Last year, Iran entered into a 25-year strategic cooperation agreement with China. The deal was met with reservations among a number of Iranians, but a majority of 58.9 percent said the arrangement would “be in Iran’s interests,” though a slim majority of 51.9 percent would be opposed to giving China exclusive rights to Iran’s oil sector.
Iran has also set out to expand on a strategic cooperation deal with Russia and on Wednesday top military officials from both countries reached a naval cooperation agreement with hopes of more joint exercises at sea.
Views of China and Russia among Iranians were mostly positive, at 57.4 percent and 56.1 percent favorability respectively. Views of the U.S. were extremely low at 85.3 percent unfavorability.

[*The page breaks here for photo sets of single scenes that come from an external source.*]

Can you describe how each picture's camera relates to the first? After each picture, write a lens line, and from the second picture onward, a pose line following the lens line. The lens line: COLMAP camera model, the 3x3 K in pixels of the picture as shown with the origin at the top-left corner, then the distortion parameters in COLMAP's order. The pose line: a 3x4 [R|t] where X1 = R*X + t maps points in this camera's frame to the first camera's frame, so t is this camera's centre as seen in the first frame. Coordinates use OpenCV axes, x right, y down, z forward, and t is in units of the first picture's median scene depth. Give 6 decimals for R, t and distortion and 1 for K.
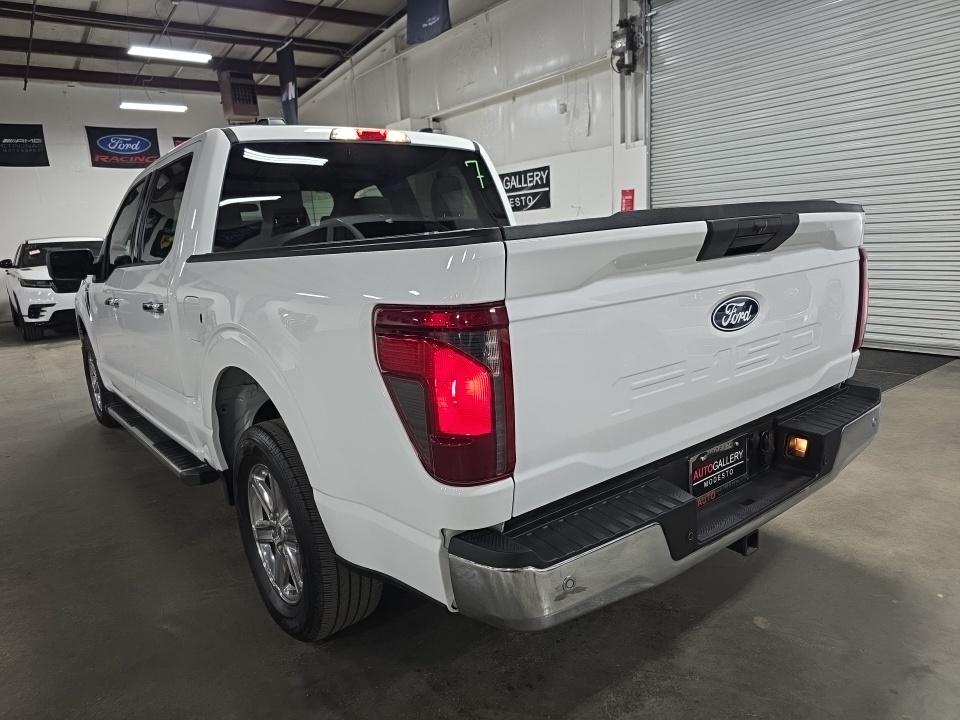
lens RADIAL K [[648.6, 0, 484.3], [0, 648.6, 360.0], [0, 0, 1]] dist [0.043785, -0.042940]
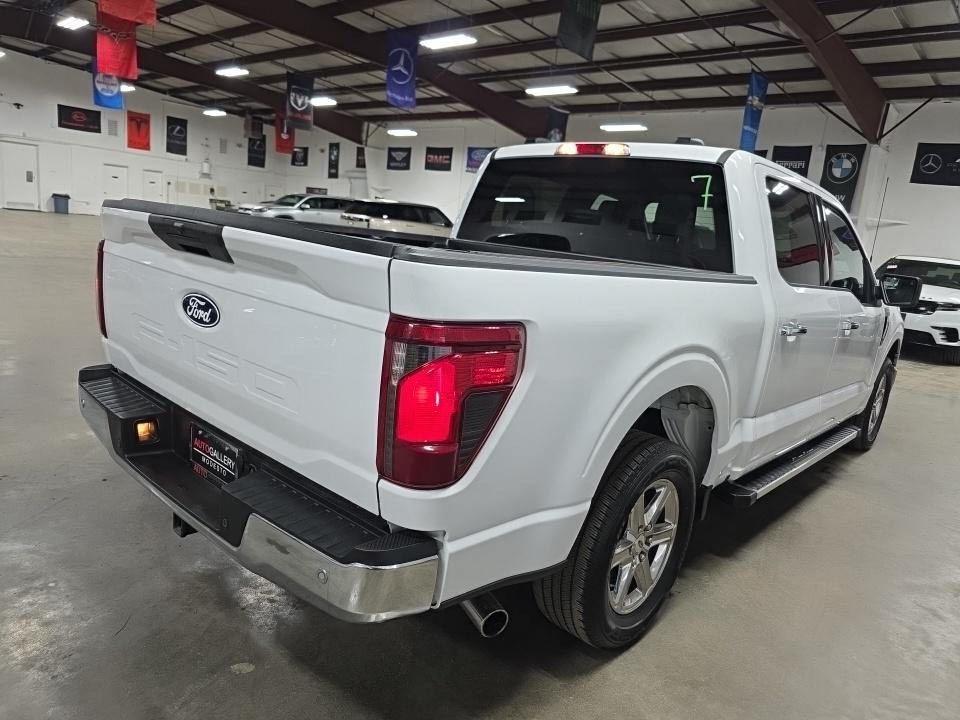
lens RADIAL K [[648.6, 0, 484.3], [0, 648.6, 360.0], [0, 0, 1]] dist [0.043785, -0.042940]
pose [[0.158266, 0.276555, -0.947876, 0.274723], [-0.304984, 0.926726, 0.219461, -0.068313], [0.939115, 0.254354, 0.231014, 0.222486]]
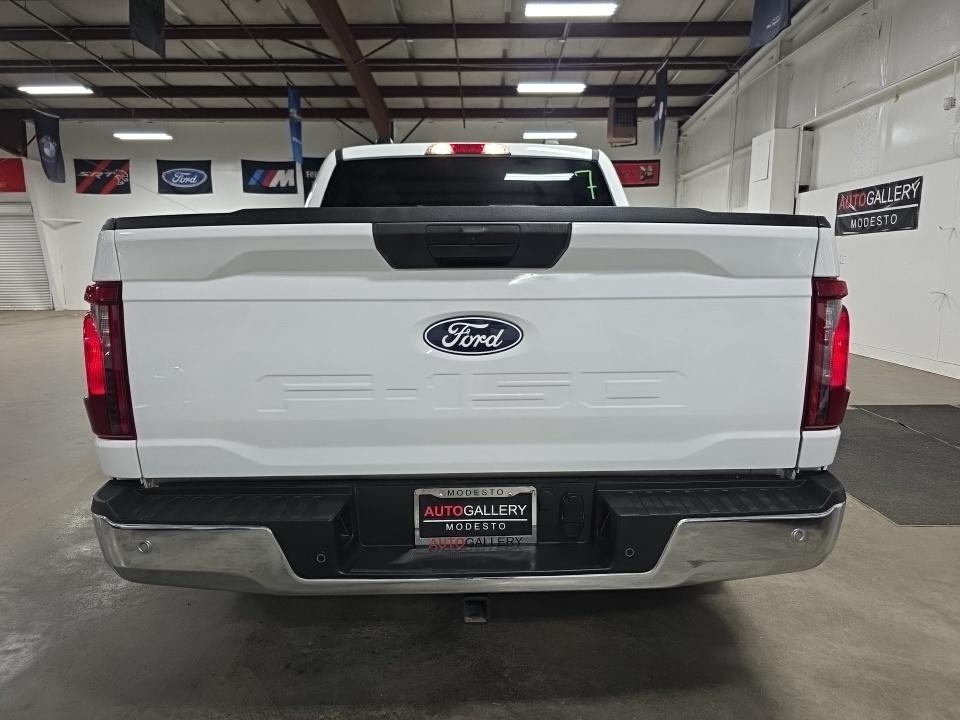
lens RADIAL K [[648.6, 0, 484.3], [0, 648.6, 360.0], [0, 0, 1]] dist [0.043785, -0.042940]
pose [[0.799354, 0.142097, -0.583816, 0.165438], [-0.158566, 0.987077, 0.023141, -0.011327], [0.579560, 0.074075, 0.811556, 0.058378]]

In another move cementing Iran’s embrace of the East, the country has begun the process of joining the Shanghai Cooperation Organization, a security coalition that includes China, India, Kazakhstan, Kyrgyzstan, Pakistan, Russia, Tajikistan and Uzbekistan. Raisi himself traveled to the Tajik capital of Dushanbe last month to attend a high-level meeting at which it was agreed to upgrade Tehran’s status from observer to full member.
The survey was conducted in September 2021, soon after Raisi took office as Iran’s 8th President. It has a margin of error of +/- 3.1 percent and was conducted using IranPoll’s standard nationally representative probabilistic sampling as detailed here: www.IranPoll.com/method.